Saturday 11 December

I have never been able to afford 2/ for a good piece of washleather, yet I buy a dozen boxes of matches 
for 1/6.

I am giving up the hope of being well dressed.

Violet Dickinson has just had a third serious operation & I went to an old Curiosity shop instead of 
going to see her.

Leonard is lunching with Maynard & a great registered parcel has just been delivered containing Dadie's 
dissertation.

It is now close on 3.30.
Some superstition prevents me from reading Yeats' autobiography as I should like.
I am very happy at the moment: having arranged my week on the whole well.
But I have been rather unscupulous. I have put off the Stephens, at Thorpe: & shall probably stay at 
Knole.

A few thoughts to fill up time waiting for dinner.
An article all about London:
How Vita's inkpot flowered on her table.
Logan's vanity: I write everything 8 times—

(So thats how its done I thought: he thought thats the only way to produce writing like mine)
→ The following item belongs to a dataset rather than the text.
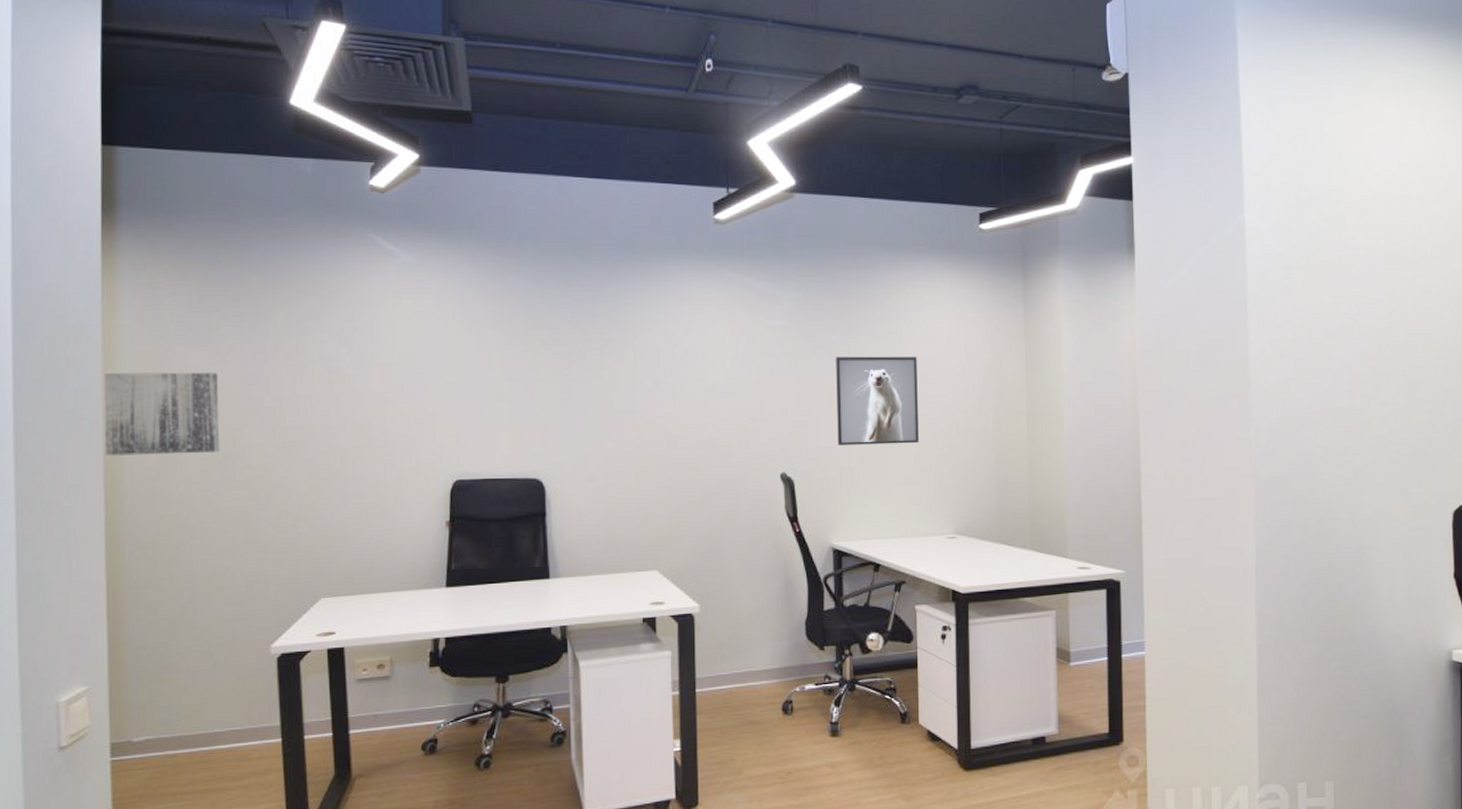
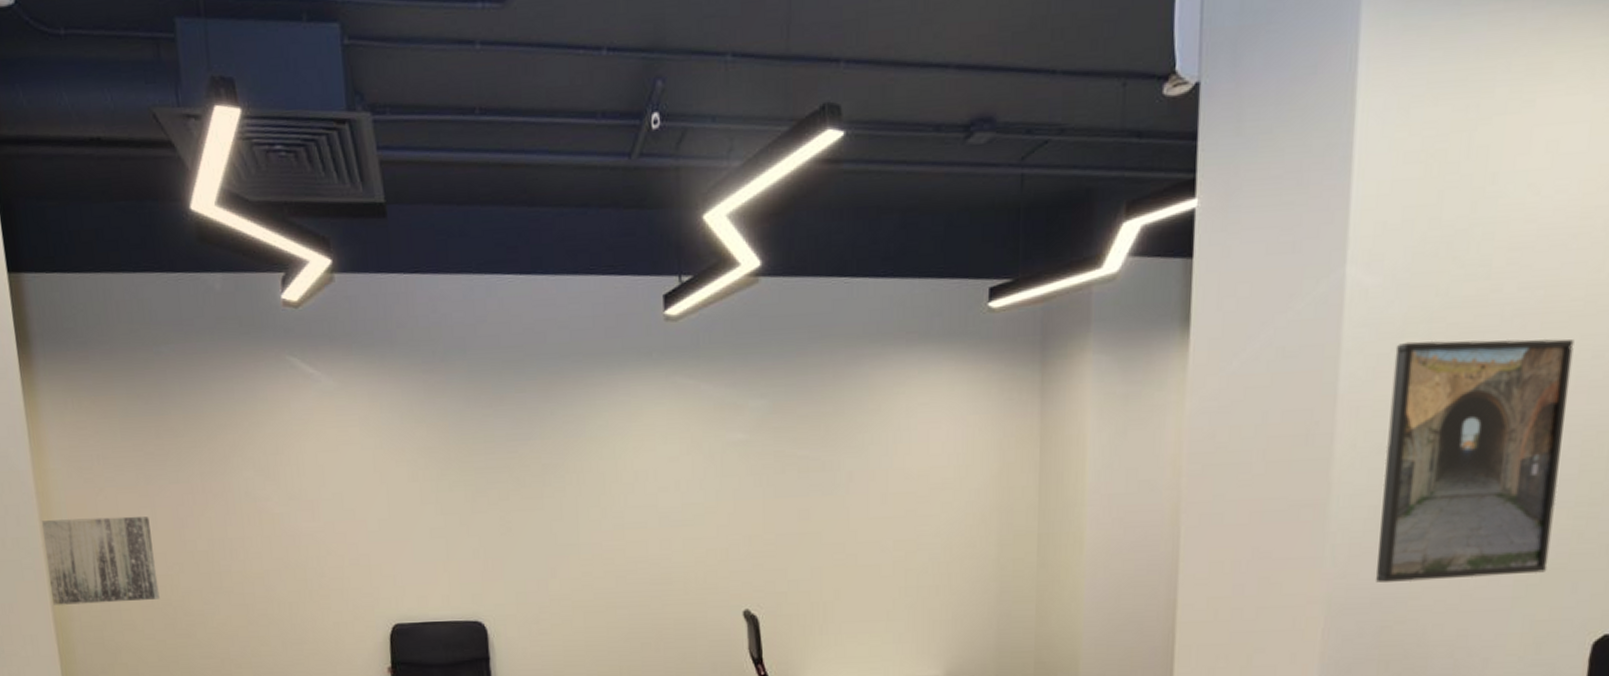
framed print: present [836,356,919,445] -> none [808,470,905,577]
But all my thoughts perish instantly. I make them up so vast. How to blunt the sting of an unpleasant 
remark: to say it over & over & over again. Walked to Violet's; took her a red carnation & a white one. My 
feelings quickened as I drew near. I visualised the operation as I stood on the doorstep.

I also have made up a passage for The Lighthouse: on people going away & the effect on one's feeling 
for them.

But reading Yeats turns my sentences one way: reading Sterne turns them another.